Start of Provided passage

Two weeks ago was a random Thursday that became a very significant Thursday when the man of my life suggested we call our minister to see if he would have time to marry us that afternoon. And at three p.m. I became a Mrs.! Good stuff! Taking a break from law school apps to have my name legally changed, I now sit in the SSA office waiting for A35 to become A53 and I allow myself a moment to give the due consideration to the magnitude of what I’ve just committed myself to. I am changing my name. I am changing MY name!!! In moments I will have a new identity, I will invent a new person and my former identity ceases to be. Heavy. I know I will still be myself and it won’t improve my credit score either nonetheless…I give up my name for someone else’s.  While I’m sure a lot of women are as selective as I have been when it comes to identifying a potential husband, I wonder if they all really consider the magnitude of what we are giving up, the principal behind it all.  The following is likely a collection of disjointed ramblings, competing mildly related thoughts…ride wit me

Despite my charm, an IQ that qualifies me for MENSA and my LSAT score, good looks, quick wit and I could go on but I don’t like to brag, my life to this point has been one of many lessons learned, unexpected changes and well-earned bumps and bruises.  Simply put, while my achievements to this point may not get me in the Journal, it has been  a pretty epic ride.  But last Thursday, I jumped out the window, no parachute.  Him? Still a Mr., last name unchanged and he gained a live-in chef, a maid with mild cleaning related OC tendencies on top of all the other phenomenal woman/mother/wife stuff.  I definitely did not get the short end of the stick as he is pretty darn magnificent as well, but I have relinquished a great deal of independence in addition to the selfishness we all must give up.  I am now identified as a wife because of three letters and a period: Mrs.   I suppose for me the idea of packing up my place and changing my name is symbolic of packing up all of the history that contributed to me becoming Brookes, placing it into a box and moving into the next phase of my development, embarking on the next leg of the journey of life and it demands that I take a pause to reflect.

End of Provided passage
Start of Excerpted records

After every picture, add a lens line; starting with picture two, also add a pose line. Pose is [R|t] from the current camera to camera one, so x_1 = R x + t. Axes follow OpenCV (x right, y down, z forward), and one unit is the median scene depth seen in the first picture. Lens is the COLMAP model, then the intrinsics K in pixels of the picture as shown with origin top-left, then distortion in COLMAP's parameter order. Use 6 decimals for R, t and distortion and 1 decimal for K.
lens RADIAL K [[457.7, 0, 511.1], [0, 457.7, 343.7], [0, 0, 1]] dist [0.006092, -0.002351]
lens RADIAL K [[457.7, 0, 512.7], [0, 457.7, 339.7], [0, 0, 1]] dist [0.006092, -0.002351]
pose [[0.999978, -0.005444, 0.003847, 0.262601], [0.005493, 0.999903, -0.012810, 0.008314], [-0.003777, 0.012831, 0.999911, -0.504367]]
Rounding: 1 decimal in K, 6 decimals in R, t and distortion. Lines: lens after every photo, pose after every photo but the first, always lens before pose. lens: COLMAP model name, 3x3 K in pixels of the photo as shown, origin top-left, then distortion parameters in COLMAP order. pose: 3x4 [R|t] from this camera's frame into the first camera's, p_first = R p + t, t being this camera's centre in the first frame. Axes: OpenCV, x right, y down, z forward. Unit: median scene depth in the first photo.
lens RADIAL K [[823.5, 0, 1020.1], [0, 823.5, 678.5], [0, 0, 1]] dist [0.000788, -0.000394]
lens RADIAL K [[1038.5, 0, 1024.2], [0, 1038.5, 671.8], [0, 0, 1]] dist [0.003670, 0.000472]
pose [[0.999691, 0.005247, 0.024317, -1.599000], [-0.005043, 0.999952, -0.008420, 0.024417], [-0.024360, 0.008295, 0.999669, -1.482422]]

End of Excerpted records

■ **Questions on the material**:
**A.** According to the post about changing a name after marriage, at what time of day did the wedding take place?
**B.** Write the next part of the post about changing a name after marriage, picking up after its final sentence.

■ **Answers to the exercise**:
**A.** At three p.m.

**B.**
My pastor recently mentioned the significance of taking the time to appreciate the season you’re leaving as you enter a new one.  So, as I move into the next season with an excitement that can’t be contained, anticipation of an even greater run than the last, fearlessness and a great deal of faith, I respectfully process all that has happened in the previous season, good and bad.  I courageously release all the habits and associations that don’t have a place in the new season, but I neatly pack all the heart-warming memories, the recollections that make me thank God for growth and for grace, the moments that built my strength and my character and prepared me for today and my future, the love and the laughs, and I tuck them away in the corners of my mind.  Feels like that moment at the end of Set It Off when Jada is sitting on the bed laughing and crying.  I’m not gonna shave my head and move to Mexico, but as I add the hyphen to my name it feels similarly.  Life.  What an amazing trip…LET’S GOOOOOOO!!!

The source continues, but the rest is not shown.